Toujours en 1946, la Freccia d’Oro originale a été construite sur un châssis Sport à Portello. Elle présentait un arrière court et arrondi qui reflétait les derniers développements en matière d’aérodynamique. Ce modèle allait inspirer de nombreuses versions ambitieuses. Pinin Farina a créé un élégant coupé aux lignes révolutionnaires et une berlinette primée pour le concours de Cernobbio. Achille Castoldi, le champion des bateaux à moteur, achète un coupé Touring et utilise au Salon de Genève la même tactique que Farina avait utilisée à Paris.
Un modèle VIP
Tyrone Power a conduit son Alfa Romeo 6C 2500 dans tout Rome, Juan Peron et sa femme Evita en voulaient une pour frimer à Milan. Elle a été achetée par des personnalités comme le roi Farouk d’Égypte et Ranieri III de Montecarlo.
Le 27 mai 1949, lorsque Rita Hayworth arrive pour épouser le prince Ali Khan à la mairie de Cannes, elle conduit un modèle 6C 2500 qu’elle vient de recevoir en cadeau de mariage. Ce modèle avait un corps gris élégant, avec un capot bleu profond et un rembourrage qui s’harmonisait parfaitement avec la tenue de la mariée. Le mariage avait été initialement prévu pour début mai, mais il a été reporté en raison de la tragédie aérienne de Superga, où toute l’équipe de football de « Grande Torino » a péri. Le prince était un fan de football de Turin.

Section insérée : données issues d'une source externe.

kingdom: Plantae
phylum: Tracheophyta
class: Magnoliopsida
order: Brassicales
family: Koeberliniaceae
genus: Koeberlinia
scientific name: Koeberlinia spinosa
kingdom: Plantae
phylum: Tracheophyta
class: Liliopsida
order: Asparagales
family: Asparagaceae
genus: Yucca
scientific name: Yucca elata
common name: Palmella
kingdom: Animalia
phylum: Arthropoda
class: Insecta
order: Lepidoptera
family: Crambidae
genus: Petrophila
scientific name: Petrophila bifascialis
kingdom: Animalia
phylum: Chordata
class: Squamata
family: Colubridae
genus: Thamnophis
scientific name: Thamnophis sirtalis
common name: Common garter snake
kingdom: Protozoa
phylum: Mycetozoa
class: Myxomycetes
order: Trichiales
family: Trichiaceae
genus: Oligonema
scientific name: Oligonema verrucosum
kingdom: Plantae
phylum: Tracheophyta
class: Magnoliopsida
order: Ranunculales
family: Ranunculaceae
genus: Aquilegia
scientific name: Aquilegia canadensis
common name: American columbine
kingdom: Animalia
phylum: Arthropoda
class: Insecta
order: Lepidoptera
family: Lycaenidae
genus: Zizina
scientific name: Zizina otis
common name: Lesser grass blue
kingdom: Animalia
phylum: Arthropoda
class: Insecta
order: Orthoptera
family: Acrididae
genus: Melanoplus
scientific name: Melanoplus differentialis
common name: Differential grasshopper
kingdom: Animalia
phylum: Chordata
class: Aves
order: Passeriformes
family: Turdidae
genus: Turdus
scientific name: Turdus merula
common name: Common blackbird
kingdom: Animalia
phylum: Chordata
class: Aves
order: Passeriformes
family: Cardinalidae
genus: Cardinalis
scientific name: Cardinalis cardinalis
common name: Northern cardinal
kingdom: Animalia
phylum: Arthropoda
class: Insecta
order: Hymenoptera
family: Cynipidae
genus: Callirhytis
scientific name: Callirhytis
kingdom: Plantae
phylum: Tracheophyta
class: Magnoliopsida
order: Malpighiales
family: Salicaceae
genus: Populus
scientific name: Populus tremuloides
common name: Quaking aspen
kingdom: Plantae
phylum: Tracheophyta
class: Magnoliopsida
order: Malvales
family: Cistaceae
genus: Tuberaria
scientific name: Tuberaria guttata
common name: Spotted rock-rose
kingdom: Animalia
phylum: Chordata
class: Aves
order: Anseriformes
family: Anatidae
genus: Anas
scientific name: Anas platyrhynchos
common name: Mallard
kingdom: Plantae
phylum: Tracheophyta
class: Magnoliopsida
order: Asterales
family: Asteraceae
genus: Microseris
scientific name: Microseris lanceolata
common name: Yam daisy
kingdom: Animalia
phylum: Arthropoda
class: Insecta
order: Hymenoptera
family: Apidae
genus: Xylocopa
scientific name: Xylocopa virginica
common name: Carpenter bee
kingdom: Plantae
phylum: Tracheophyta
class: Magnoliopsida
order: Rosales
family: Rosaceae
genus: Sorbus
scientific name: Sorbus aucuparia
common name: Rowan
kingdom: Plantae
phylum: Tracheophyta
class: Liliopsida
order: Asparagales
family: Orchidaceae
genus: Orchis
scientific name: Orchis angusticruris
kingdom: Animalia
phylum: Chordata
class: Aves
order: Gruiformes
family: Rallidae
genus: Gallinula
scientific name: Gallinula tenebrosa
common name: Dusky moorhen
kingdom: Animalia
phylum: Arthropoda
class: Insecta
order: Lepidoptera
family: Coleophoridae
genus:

La 6C 2500 SS Coupé Villa d’Este
La 6C 2500 SS « Villa d’Este » a été l’un des derniers modèles Alfa Romeo à être construit avec un châssis porteur séparé de la carrosserie. Seuls 36 exemplaires ont été réalisés, tous des créations uniques, selon les souhaits de ses propriétaires et l’inspiration de ses carrossiers.
Partant du coupé 6C 2500 SS, construit par sa propre entreprise de carrosserie de tourisme, Bianchi Anderloni a introduit des changements majeurs. L’avant a été redessiné, les quatre phares sont mieux intégrés à la carrosserie, et deux prises de refroidissement allongées superposées ont été ajoutées. Les passages de roue sont intégrés aux côtés, mais bien visibles. Le pare-brise a été divisé en deux parties et incliné. L’arrière était très bas et prononcé, avec deux petits phares ronds et élégants clairement visibles.
Un chef-d’œuvre de l’art automobile du XXe siècle est né. Lors de l’édition 1949 du concours d’élégance de la Villa d’Este, cette voiture a remporté le « Grand Prix Référendum », le prix décerné directement par le public, mariant à jamais son nom à l’événement.